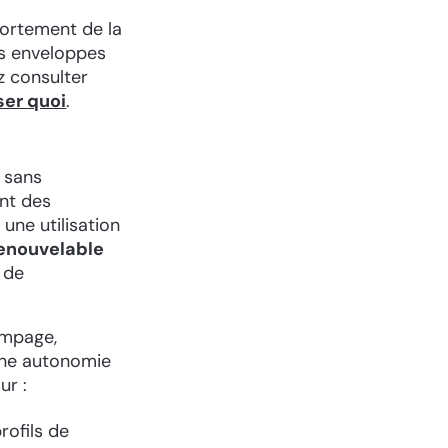
 fortement de la
es enveloppes
z consulter
ser quoi
.
 sans
ent des
une utilisation
renouvelable
n de
pompage,
une autonomie
ur :
rofils de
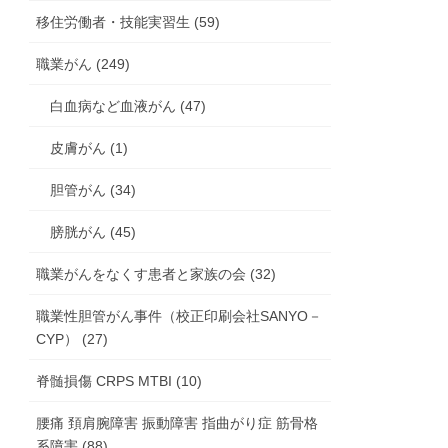
移住労働者・技能実習生 (59)
職業がん (249)
白血病など血液がん (47)
皮膚がん (1)
胆管がん (34)
膀胱がん (45)
職業がんをなくす患者と家族の会 (32)
職業性胆管がん事件（校正印刷会社SANYO－
CYP） (27)
脊髄損傷 CRPS MTBI (10)
腰痛 頚肩腕障害 振動障害 指曲がり症 筋骨格
系障害 (88)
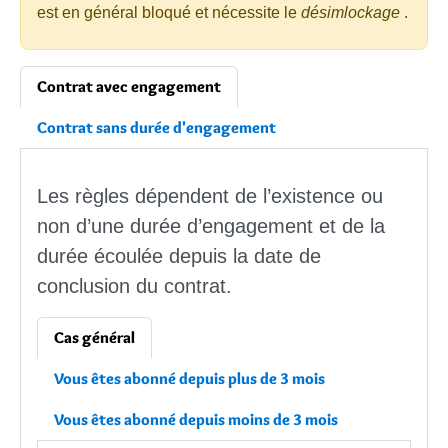
est en général bloqué et nécessite le
désimlockage
.
Contrat avec engagement
Contrat sans durée d'engagement
Les règles dépendent de l’existence ou
non d’une durée d’engagement et de la
durée écoulée depuis la date de
conclusion du contrat.
Cas général
Vous êtes abonné depuis plus de 3 mois
Vous êtes abonné depuis moins de 3 mois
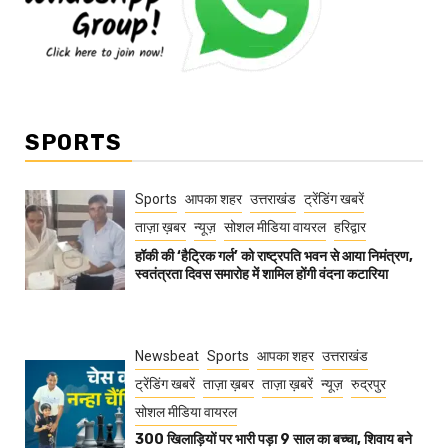
SPORTS
Sports
आपका शहर
उत्तराखंड
ट्रेंडिंग खबरें
ताज़ा ख़बर
न्यूज़
सोशल मीडिया वायरल
हरिद्वार
हॉकी की ‘हैट्रिक गर्ल’ को राष्ट्रपति भवन से आया निमंत्रण,
स्वतंत्रता दिवस समारोह में शामिल होंगी वंदना कटारिया
Newsbeat
Sports
आपका शहर
उत्तराखंड
ट्रेंडिंग खबरें
ताज़ा ख़बर
ताज़ा ख़बरें
न्यूज़
रुद्रपुर
सोशल मीडिया वायरल
300 खिलाड़ियों पर भारी पड़ा 9 साल का बच्चा, शिवाय बने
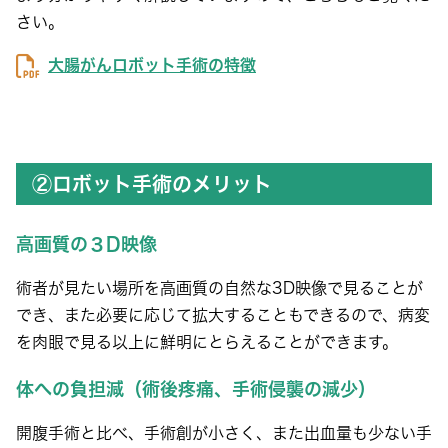
さい。
大腸がんロボット手術の特徴
②ロボット手術のメリット
高画質の３D映像
術者が見たい場所を高画質の自然な3D映像で見ることが
でき、また必要に応じて拡大することもできるので、病変
を肉眼で見る以上に鮮明にとらえることができます。
体への負担減（術後疼痛、手術侵襲の減少）
開腹手術と比べ、手術創が小さく、また出血量も少ない手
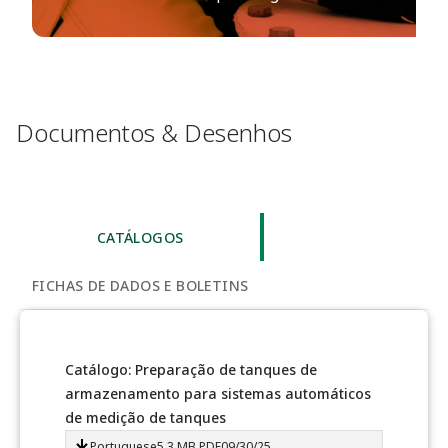
Documentos & Desenhos
CATÁLOGOS
FICHAS DE DADOS E BOLETINS
Catálogo: Preparação de tanques de
armazenamento para sistemas automáticos
de medição de tanques
Portuguese
5.3 MB
.PDF
09/30/25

Task directions: Return each line from the records that includes the word "mois".

Completed exercise:
Vous êtes abonné depuis plus de 3 mois
Vous êtes abonné depuis moins de 3 mois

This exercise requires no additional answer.